Let me just start by saying after early November I won't have medical, so any treatment to whatever I have will probably (sadly) stop after that.
I am currently 22 years old, and this started when I was about 10 or 11. My dad asked me to grab him scissors for this thing he was working on, and on my way back to him I lost my sight like tunnel vision, the sounds around me got muddled and I dropped to the ground started to shake violently for about 3-4 seconds. My dad yelled at me to get over to him, he thought I was joking around, I tried to tell him I wasn't, but he didn't believe me, so I kept all my incidences to myself from that moment on.
Everyone I've told about this just told me I got up to fast and it happens to everyone. It wasn't until I watched this show that told me when you get seizures you lose vision and sound goes away for a while.

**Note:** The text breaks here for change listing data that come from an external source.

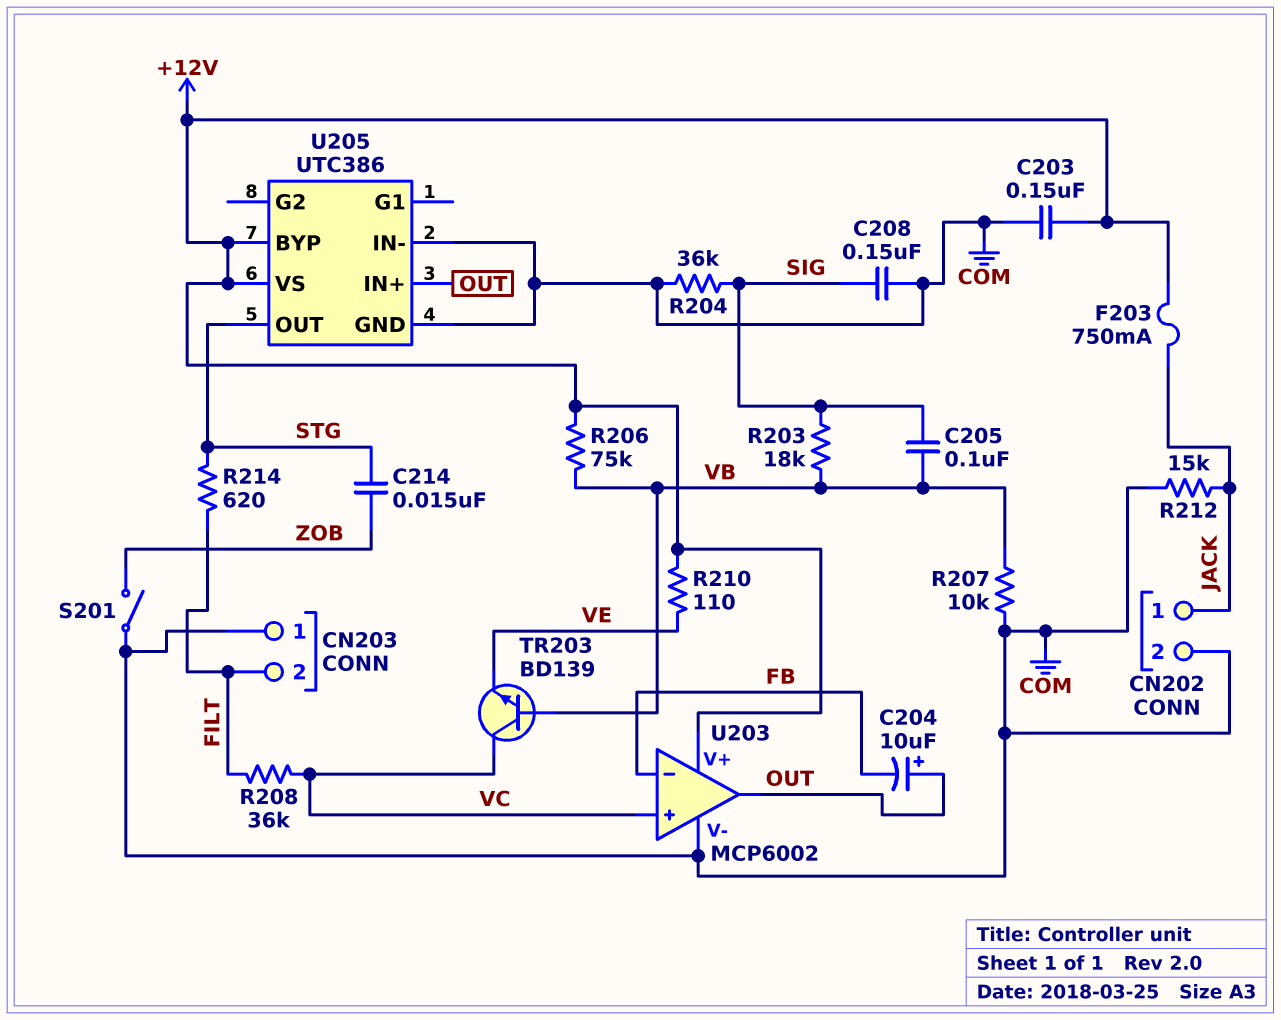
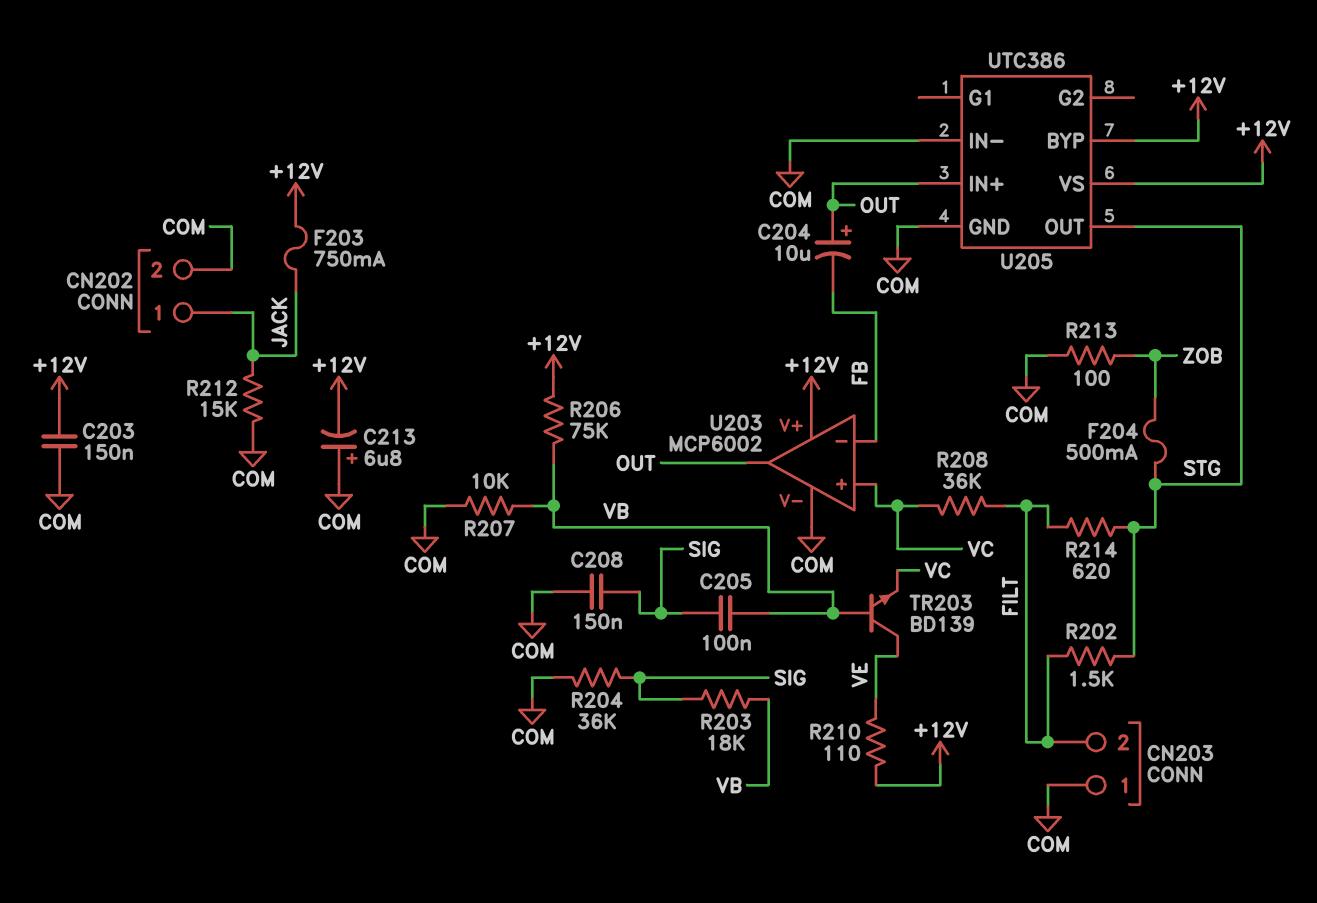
C213: none -> 6.8uF (plus COM, minus +12V)
C214: 15nF (STG, ZOB) -> none
F204: none -> 500mA (STG, ZOB)
R202: none -> 1.5k (FILT, STG)
R213: none -> 100 (COM, ZOB)
S201: switch (COM, ZOB) -> none
TR203: NPN BD139 (B VB, C VC, E VE) -> NPN BD139 (B VB, C VE, E VC)

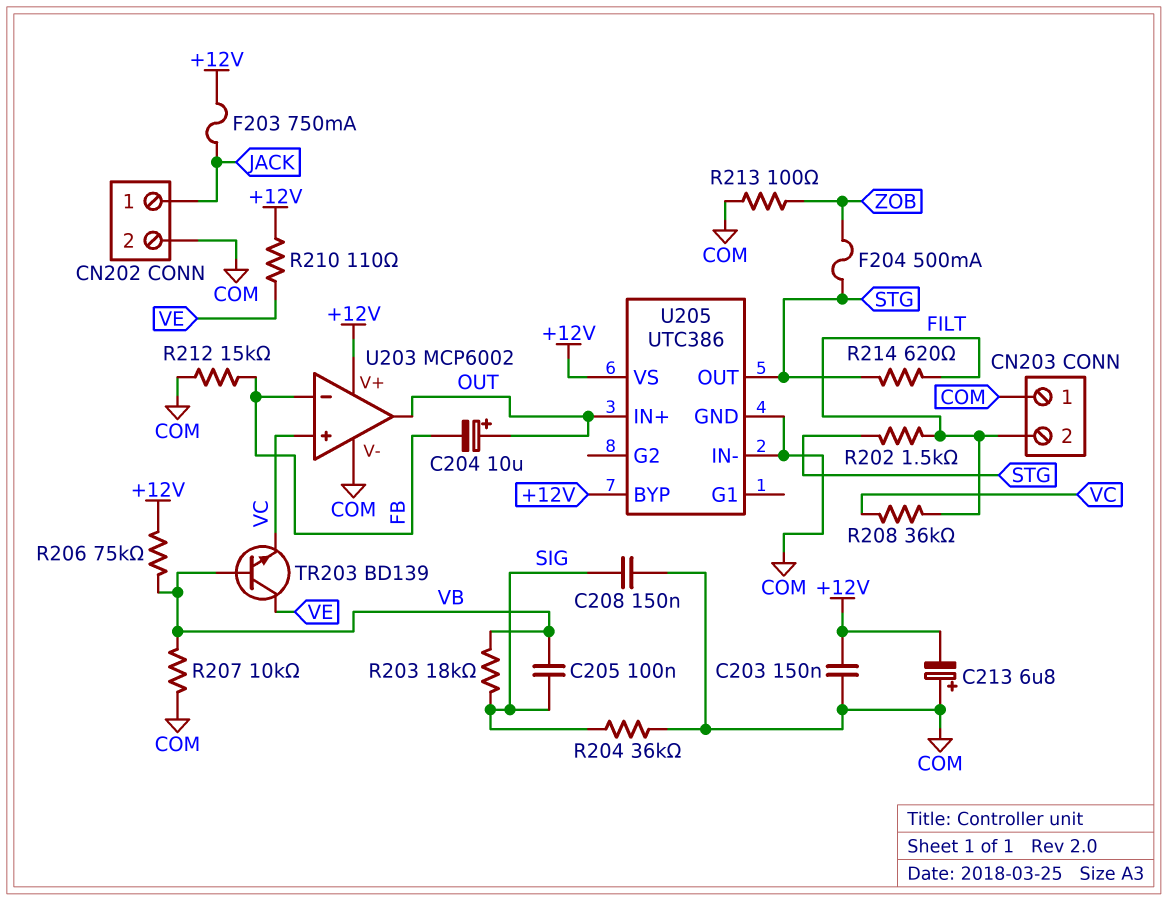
R212: 15k (COM, JACK) -> 15k (COM, FB)

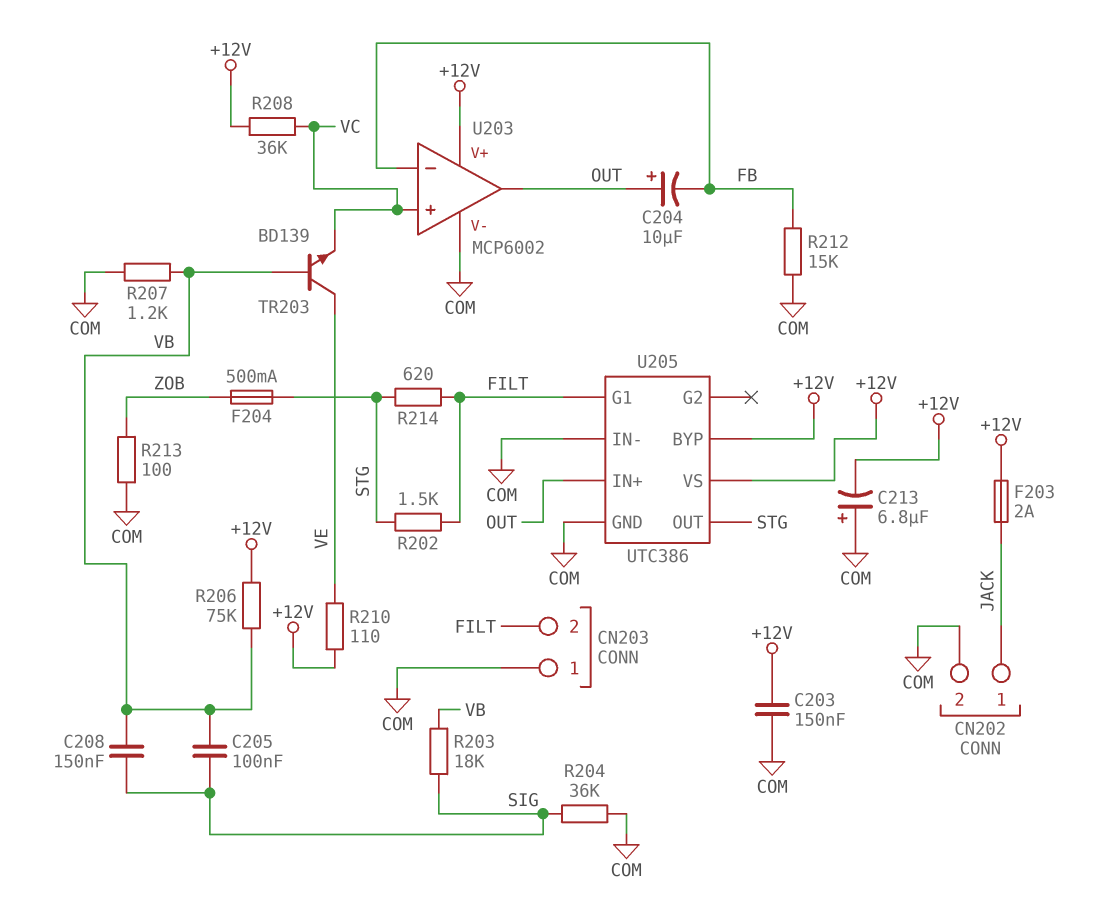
C208: 150nF (COM, SIG) -> 150nF (SIG, VB)
F203: 750mA (+12V, JACK) -> 2A (+12V, JACK)
R207: 10k (COM, VB) -> 1.2k (COM, VB)
R208: 36k (FILT, VC) -> 36k (+12V, VC)
U205 pin G1: none -> FILT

Ever since that day something of the same sorts have been happening at least 15-30 times a year, randomly spaced within the year. This year and last they have been happening more frequently. within this week I experienced this about 4 times.
Let me describe what I usually feel: there is a dull pain in my frontal lobe. I lose my vision first, it just sort of fades until I can't see anything, then my body goes ridged, sometimes I'll just drop or sometimes I'll have enough control over my body to put down whatever I'm holding and grab onto something or fall over nicely on a couch or bed. My heart is racing and there is a little bit of pressure on my temples and pain around my eyes as if I'm straining to see. Then I begin to shake sometimes violently sometimes only a little. And sometimes I'm still able to stand, but my legs and arms twitch. I wait until my vision comes back and my limbs stop moving, then I take deep breathes to calm my heart and slowly get up and I continue on my day feeling fine, but there is sometimes that I hear a ringing in my ears for a little while after the episodes happen. These usually last about 5-15 seconds. Sometimes I can repress it, like I feel it's about to happen and I focus on my breathing, my vision blurs a little, then it goes away. I don't know if that's what I'm really doing, but it feels like I am.
Apart of me has always suspected it was some kind of seizure, but I never wanted to really know, not until the circumstances in my life makes me want to know that I am okay, that I still have years to enjoy life. (sorry for the depression)
I know I should see a doctor, but I just want to ask forums if they have any other advice other than seeing a doctor or if they know more about what I could possibly have.